I make pastes and freeze them in bulk and use within six months. I keep then small amount of each pastes in my referigerator for daily use. I add enough salt so that all pastes stay great(Don’t forget to adjust salt quantity later while cooking-I only add salt if needed when I cook). Vinegar can be added as well to preserve. There are several ways to store them. You can buy them in small quantities and use within a week or two weeks. Some people use them fresh whenever needed. You can chop, grate or mince them to use in your recipes.
Preparing Ginger, Garlic and Green chili is very simple. Usually skin of Ginger and Garlic is removed before using but If ginger roots are young, I do not remove the skin. Stems are removed from green chili before using.
Ginger, Garlic and Green chili are not only used for flavor but there are lot of health benefits for using them in your daily cooking. Just to mention few, Garlic is good for heart, ginger root cures nausea and help with digestion, Green chilies contain vitamins B and E, and are a good source of iron and potassium, sinus-clearing heat.

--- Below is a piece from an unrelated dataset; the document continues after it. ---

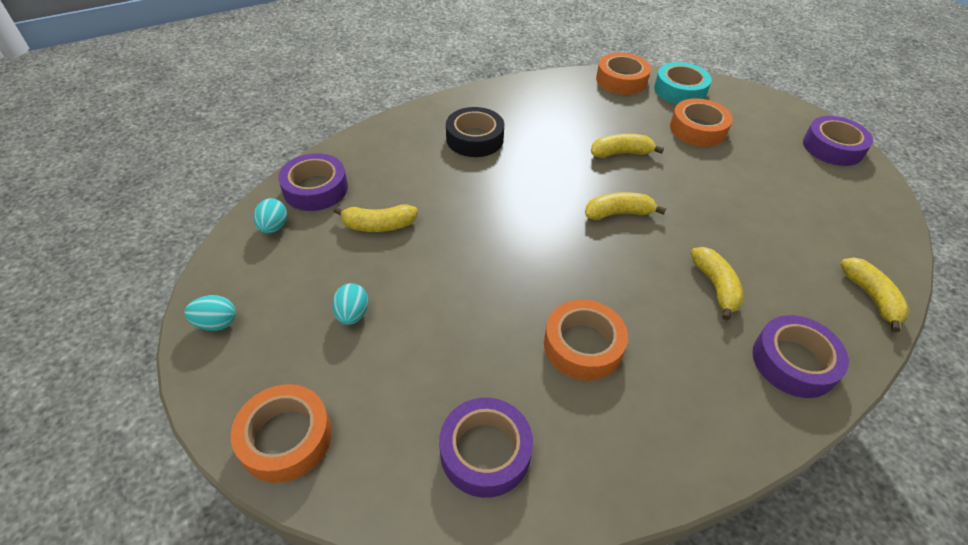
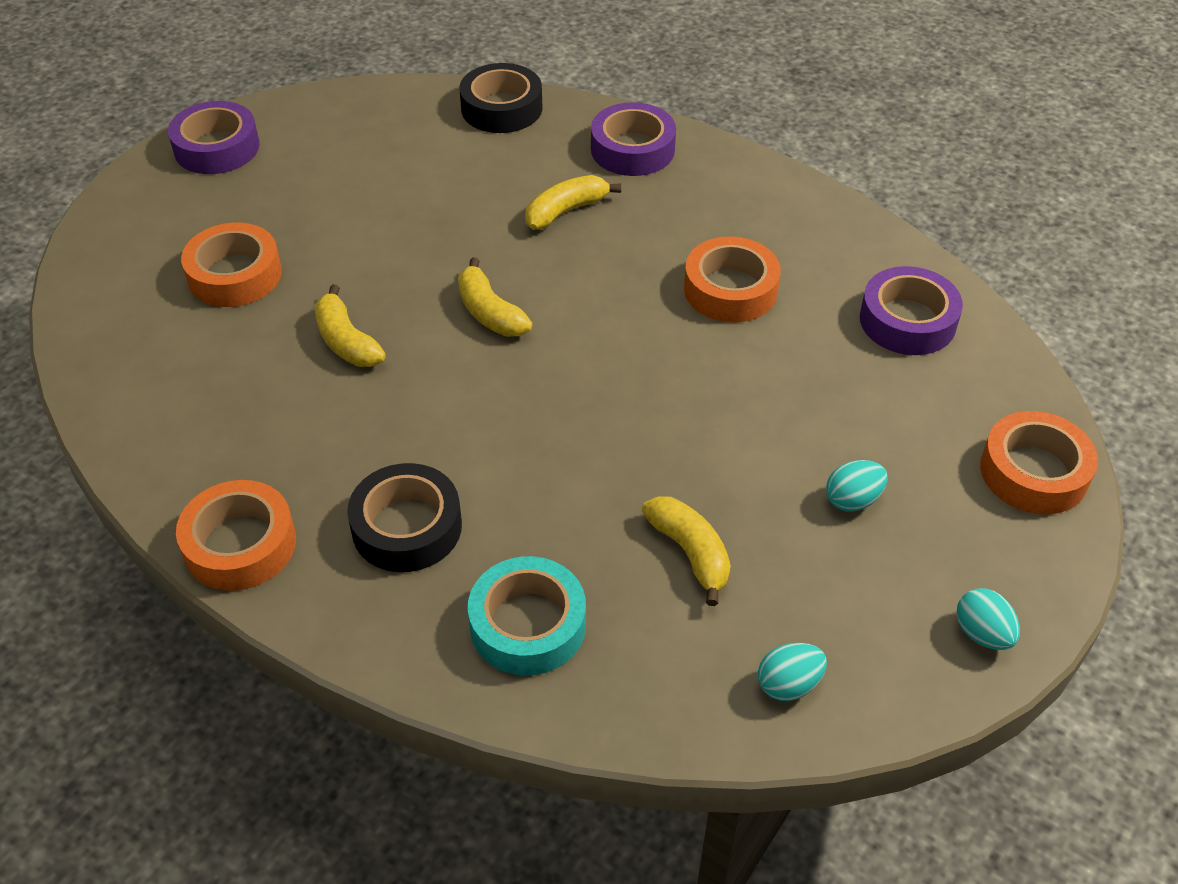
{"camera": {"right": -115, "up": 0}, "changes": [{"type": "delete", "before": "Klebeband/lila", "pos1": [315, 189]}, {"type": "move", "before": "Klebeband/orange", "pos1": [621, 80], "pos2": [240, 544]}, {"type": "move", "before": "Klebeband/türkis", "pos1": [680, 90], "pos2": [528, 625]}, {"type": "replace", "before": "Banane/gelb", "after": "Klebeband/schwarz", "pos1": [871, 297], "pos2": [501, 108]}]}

Wash Ginger and Green Chili really well.

Remove the stems from Green Chili. Peel Ginger, Garlic and cut into small pieces if using grinder to make a paste.

Now, ready to make a paste or Just mince or grate and refrigerate for up to a week or freeze for longer use. As a preservative, you can use salt or the combination of salt vinegar. I usually add salt to preserve but if you wish to retain the color, vinegar helps. Also if salt is not your preference entirely, warm up the cooking oil and add in your pastes with just little salt and preserve your pastes in refrigerator or freezer.

I usually prefer to make pastes of ginger, garlic and green chili. I also keep small amount of ginger and garlic whole to use in my recipes as garlic bulb can stay well for up to few weeks outside and ginger can be refrigerated to retain freshness or bury in soil.